FIG. 1 shows a summary of the configuration of an LTE (Long Term Evolution) mobile communication system. FIG. 1 shows a system that allows activation of SIPTO (Selected IP Traffic Offload, where IP is an abbreviation of (Internet Protocol) above RAN (Radio Access Network), to be described hereinbelow.
In FIG. 1, UE (User Equipment) 101 and 102 are portable terminals.
S-GW (Serving-Gateways) 108, 111, and 117 are devices that transmit user data (U (User)-plane) in a core network.
P-GW (PDN-Gateway, PDN: Packet Data Network) 107, 112, and 119 are devices having an interface with an EPC (Evolved Packet Core), an IMS (IP Multimedia Subsystem), or an outside packet network (for example, outside networks such as Internet 106, 113, and 120).
MME (Mobility Management Entity) 115 is a core network device that performs signal control and mobility management of UEs 101 and 102 in a core network and selects the paths of user data (i.e., S-GW and P-GW) with UEs 101 and 102.
eNB (evolved NodeB) is a base station that performs wireless communication with UE 101.
HeNB (Home eNB) 104 is a base station that carries out wireless communication with UE 102.

- [Data records]

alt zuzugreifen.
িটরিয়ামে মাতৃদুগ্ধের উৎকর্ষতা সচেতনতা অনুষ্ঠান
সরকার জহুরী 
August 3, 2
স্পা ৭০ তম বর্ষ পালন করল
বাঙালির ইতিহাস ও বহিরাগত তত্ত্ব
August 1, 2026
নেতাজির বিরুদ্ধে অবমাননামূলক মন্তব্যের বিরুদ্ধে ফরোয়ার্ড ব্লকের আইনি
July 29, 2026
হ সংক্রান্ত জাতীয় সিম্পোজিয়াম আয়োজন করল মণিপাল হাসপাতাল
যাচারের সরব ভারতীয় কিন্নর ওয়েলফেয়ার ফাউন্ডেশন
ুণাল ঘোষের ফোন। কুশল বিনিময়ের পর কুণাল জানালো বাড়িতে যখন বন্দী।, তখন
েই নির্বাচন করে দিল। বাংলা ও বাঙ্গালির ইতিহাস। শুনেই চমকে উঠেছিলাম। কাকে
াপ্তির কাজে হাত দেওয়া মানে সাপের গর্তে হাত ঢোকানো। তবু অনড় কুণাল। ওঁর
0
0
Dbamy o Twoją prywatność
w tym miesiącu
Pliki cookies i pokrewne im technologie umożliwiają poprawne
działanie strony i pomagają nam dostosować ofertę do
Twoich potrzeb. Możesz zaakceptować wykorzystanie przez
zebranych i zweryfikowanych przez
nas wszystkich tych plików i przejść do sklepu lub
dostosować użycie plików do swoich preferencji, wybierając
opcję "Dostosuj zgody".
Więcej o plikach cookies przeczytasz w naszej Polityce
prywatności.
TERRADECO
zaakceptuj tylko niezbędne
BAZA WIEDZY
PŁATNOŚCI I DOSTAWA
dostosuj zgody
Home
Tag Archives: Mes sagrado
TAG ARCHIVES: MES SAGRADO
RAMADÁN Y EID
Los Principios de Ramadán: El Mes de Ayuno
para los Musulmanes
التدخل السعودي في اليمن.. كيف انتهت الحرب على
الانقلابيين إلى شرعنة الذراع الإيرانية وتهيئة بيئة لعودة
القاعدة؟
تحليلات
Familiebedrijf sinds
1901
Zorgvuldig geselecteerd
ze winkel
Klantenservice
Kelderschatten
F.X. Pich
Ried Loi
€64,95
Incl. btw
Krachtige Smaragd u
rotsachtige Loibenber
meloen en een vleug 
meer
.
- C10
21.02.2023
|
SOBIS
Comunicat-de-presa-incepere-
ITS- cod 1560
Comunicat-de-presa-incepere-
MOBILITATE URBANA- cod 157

- [Exercise goal] Reproduce the full passage above on the LTE mobile communication system word for word.

- [Task output]
FIG. 1 shows a summary of the configuration of an LTE (Long Term Evolution) mobile communication system. FIG. 1 shows a system that allows activation of SIPTO (Selected IP Traffic Offload, where IP is an abbreviation of (Internet Protocol) above RAN (Radio Access Network), to be described hereinbelow.
In FIG. 1, UE (User Equipment) 101 and 102 are portable terminals.
S-GW (Serving-Gateways) 108, 111, and 117 are devices that transmit user data (U (User)-plane) in a core network.
P-GW (PDN-Gateway, PDN: Packet Data Network) 107, 112, and 119 are devices having an interface with an EPC (Evolved Packet Core), an IMS (IP Multimedia Subsystem), or an outside packet network (for example, outside networks such as Internet 106, 113, and 120).
MME (Mobility Management Entity) 115 is a core network device that performs signal control and mobility management of UEs 101 and 102 in a core network and selects the paths of user data (i.e., S-GW and P-GW) with UEs 101 and 102.
eNB (evolved NodeB) is a base station that performs wireless communication with UE 101.
HeNB (Home eNB) 104 is a base station that carries out wireless communication with UE 102.